Zero-delay SVFs as second building blocks:
To create more sophisticated filters we need at least two generic types of building blocks:
Code: Select all
a generic one pole with variable feedback
a generic two pole (SVF) with variable coefficients
Chaining these blocks with some different gain factors for each block or SVF output allows us to model (nearly) every transfer by just transfering the factors in the analogue transfer function into our coefficients.
Here's a generic SVF drawn using my amazing ASCII art skillz:
Code: Select all
high band
| |
in ->-+-->-[ INTEG ]->-+->-[ INTEG ]-+-> low
| | |
[ *-1 ]--<-[ *k ]-<-+ |
| |
[ *-1 ]-----------<---------------+
Here are the three transfer functions for the three outputs:
Code: Select all
1
Hlow(s) = ---------------
s^2 + k * s + 1
s
Hband(s) = ---------------
s^2 + k * s + 1
s^2
Hhigh(s) = ---------------
s^2 + k * s + 1
If now we define three gain parameters (Ghigh, Gband and Glow) and add all three SVF outputs multiplied by it's corresponding gain variable, we get the following transfer function:
Code: Select all
Ghigh * s^2 + Gband * s + Glow
H(s) = ------------------------------
s^2 + k * s + 1
We define:
Code: Select all
f = tan(PI * fc / fs)
t = 1 / (1 + k * f)
u = 1 / (1 + t * f * f)
tf = t * f
bl -> second integrator buffer
bh -> first integrator buffer
now we get (final filter):
Code: Select all
low = (bl + tf * (bb + f * in)) * u
band = (bb + f * (in - low)) * t
high = in - low - k * band
bb = band + f * high
bl = low + f * band
If you want more fancy filter structures, try to extend the SVF above to form a 3-pole or even 4-pole configuration. Linkwitz-Riley crossover is the recommended form for those (the 2-pole SVF above is in fact also a Linkwitz-Riley crossover).

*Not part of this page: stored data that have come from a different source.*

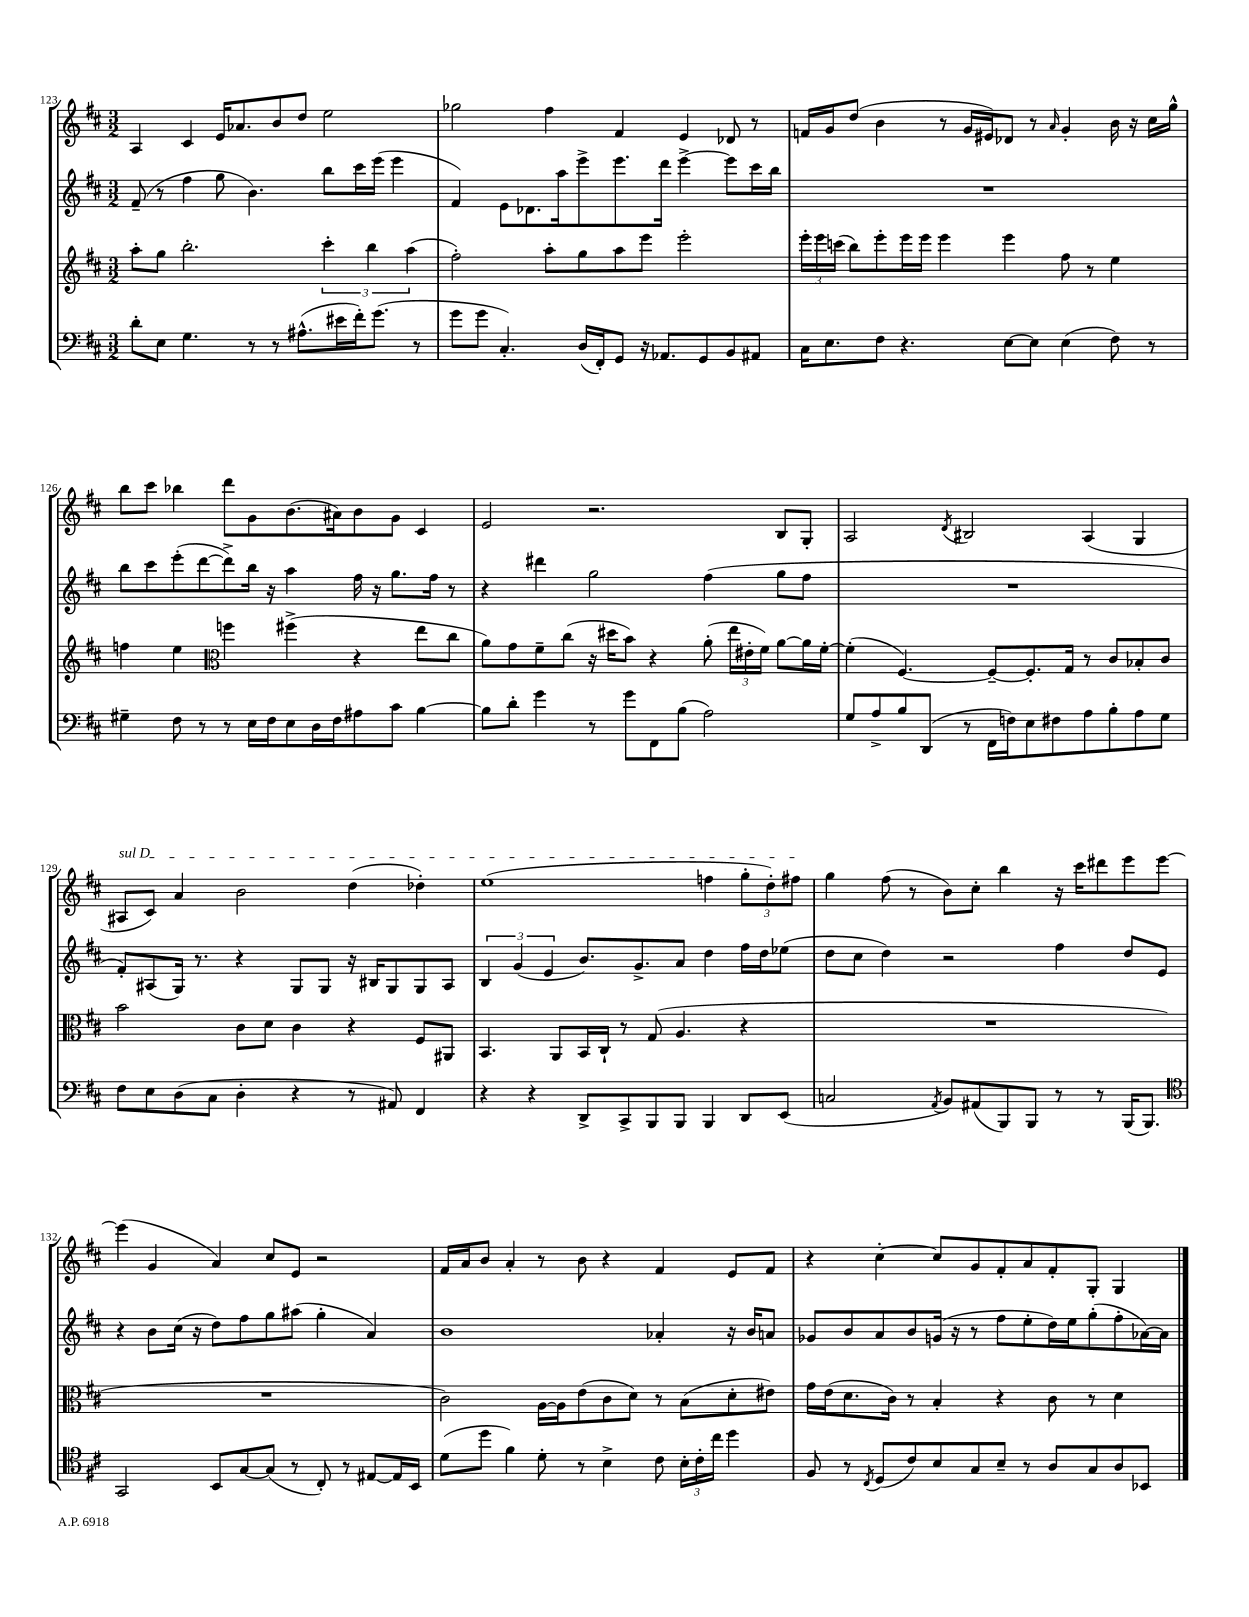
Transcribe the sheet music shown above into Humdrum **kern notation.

**kern	**kern	**kern	**kern
*staff4	*staff3	*staff2	*staff1
*clefF4	*clefG2	*clefG2	*clefG2
*k[f#c#]	*k[f#c#]	*k[f#c#]	*k[f#c#]
*M3/2	*M3/2	*M3/2	*M3/2
8d'	8aa'	(8f#~	4A
8E	8gg	8r	.
4.G	2.bb'	4ff#	4c#
.	.	8gg	16e
.	.	.	8.a-
8r	.	4.b)	.
8r	.	.	8b
(8.A#^^	.	.	8dd
.	6ccc#'	8bb	2ee
16e#	.	.	.
16f#')	.	16ccc#	.
.	6bb	.	.
(8.g	.	(16eee	.
.	.	4eee	.
.	(6aa	.	.
8r	.	.	.
=	=	=	=
8g	2ff#')	4f#)	2gg-
8g	.	.	.
4.C#')	.	8e	.
.	.	8.d-	.
.	8aa'	.	4ff#
.	.	16aa	.
(16D	8gg	8eee^	.
16FF#')	.	.	.
8GG	8aa	8.eee	4f#
16r	8eee	.	.
8.AA-	.	16ddd	.
.	2eee'	[4eee^	4e
8GG	.	.	.
8BB	.	8eee]	8d-
8AA#	.	16ccc#	8r
.	.	16bb	.
=	=	=	=
16C#	24eee'	1.r	16f
.	24eee	.	.
8.E	.	.	16g
.	(24ccc	.	.
.	8bb)	.	(8dd
8F#	8eee'	.	4b
4.r	16eee	.	.
.	16eee	.	.
.	4eee	.	8r
.	.	.	16g
.	.	.	16e#)
[8E	4eee	.	8d-
8E]	.	.	8r
.	.	.	16qqa
(4E	8ff#	.	4g'
.	8r	.	.
8F#)	4ee	.	16b
.	.	.	16r
8r	.	.	16cc#
.	.	.	16gg^^
=	=	=	=
4G#~	4ff	8bb	8bb
.	.	8ccc#	8ccc#
8F#	4ee	(8eee'	4bb-
8r	.	[8ddd	.
*	*clefC3	*	*
8r	4ff	8ddd^])	8ddd
16E	.	16bb	8g
16F#	.	16r	.
8E	(4ff#^	4aa	(8.b
16D	.	.	.
16F#	.	.	16a#)
8A#	4r	16ff#	8b
.	.	16r	.
8c#	.	8.gg	8g
[4B	8ee	.	4c#
.	.	16ff#	.
.	8cc#	8r	.
=	=	=	=
8B]	8a)	4r	2e
8d'	8g	.	.
4g	8f#~	4ddd#	.
.	(8cc#	.	.
8r	16r	2gg	2.r
.	16dd#	.	.
8g	8b)	.	.
8FF#	4r	.	.
(8B	.	.	.
2A)	(8a'	(4ff#	.
.	24ee	.	.
.	24e#'	.	.
.	24f#)	.	.
.	[8a	8gg	8B
.	16a]	8ff#	8G'
.	[16f#'	.	.
=	=	=	=
8G	(4f#']	1.r	2A
8A^	.	.	.
8B	[4.F#)	.	.
(8DD	.	.	.
.	.	.	8qd
8r	.	.	2B#
16FF#	8F#~_	.	.
16F)	.	.	.
8E	8.F#']	.	.
8F#	.	.	.
.	16G	.	.
8A	8r	.	(4A
8B'	8c#	.	.
8A	8B-'	.	4G
8G	8c#	.	.
=	=	=	=
8F#	2b	8f#')	8A#
8E	.	(8A#	8c#)
(8D	.	16G)	4a
.	.	8.r	.
8C#	.	.	.
4D'	8c#	4r	2b
.	8d	.	.
4r	4c#	8G	.
.	.	8G	.
8r	4r	16r	(4dd
.	.	16B#	.
8AA#)	.	8G	.
4FF#	8F#	8G	4dd-')
.	8AA#	8A#	.
=	=	=	=
4r	4.BB	6B	(1ee
.	.	(6g	.
4r	.	.	.
.	.	6e	.
.	8AA	.	.
8DD^	16BB	8.b)	.
.	16C#`	.	.
8CC#^	8r	.	.
.	.	8.g^	.
8BBB	(8G	.	.
8BBB	4.A	8a	.
4BBB	.	4dd	4ff
8DD	4r	16ff#	12gg'
.	.	16dd	.
.	.	.	12dd')
(8EE	.	(8ee-	.
.	.	.	12ff#
=	=	=	=
2C	1.r	8dd	4gg
.	.	8cc#	.
.	.	4dd)	(8ff#
.	.	.	8r
8qAA	.	.	.
8BB)	.	2r	8b)
(8AA#	.	.	8cc#'
8BBB)	.	.	4bb
8BBB	.	.	.
8r	.	4ff#	16r
.	.	.	16ccc#
8r	.	.	8ddd#
(16BBB	.	8dd	8eee
8.BBB)	.	.	.
.	.	8e	[8eee
=	=	=	=
*clefC4	*	*	*
2GG	1.r	4r	(4eee]
.	.	8b	4g
.	.	(16cc#	.
.	.	16r	.
8BB	.	8dd)	4a)
[8G	.	8ff#	.
(8G]	.	8gg	8cc#
8r	.	(8aa#	8e
8C#')	.	4gg'	2r
8r	.	.	.
[8E#	.	4a)	.
16E#]	.	.	.
16BB	.	.	.
=	=	=	=
(8d	2c#)	1b	16f#
.	.	.	16a
8dd	.	.	8b
4f#)	.	.	4a'
8d'	[16A	.	8r
.	16A]	.	.
8r	(8e	.	8b
4B^	8c#	.	4r
.	8d)	.	.
8c#	8r	4a-'	4f#
24B'	(8B	.	.
24c#'	.	.	.
24cc#	.	.	.
4dd	8d'	16r	8e
.	.	16b	.
.	8e#)	8a	8f#
=	=	=	=
8F#	16g	8g-	4r
.	(16e	.	.
8r	8.d	8b	.
8qC#	.	.	.
(8D	.	8a	[4cc#'
.	16c#)	.	.
8c#)	8r	8b	.
8B	4B'	(16g	8cc#]
.	.	16r	.
8G	.	8r	8g
8B~	4r	8ff#	8f#'
8r	.	8ee'	8a
8A	8c#	16dd)	8f#'
.	.	16ee	.
8G	8r	(8gg'	8G'
8A	4d	8ff#'	4G
8BB-	.	[16a-)	.
.	.	16a-]	.
==	==	==	==
*-	*-	*-	*-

The resulting transfer function for a 4-pole SVF with variable feedbacks, summed and multiplied by per-output gains looks something like this:
Code: Select all
b0*s^4 + b1*s^3 + b2*s^2 + b3*s + b4
H(s) = ------------------------------------
s^4 + a1*s^3 + a2*s^2 + a3*s + a4
Using the above filter you can (more or less) emulate every analogue filter by just filling in the analogue transfer function's coefficients into the 4-pole SVF without any fancy/nasty stuff and without the usual instabilities which would be caused by using 4-pole biquad sections instead.
Feel free to ask questions, also my response times might be long, so beware.
Edit: Fixed 1-pole filter 'buf' update code.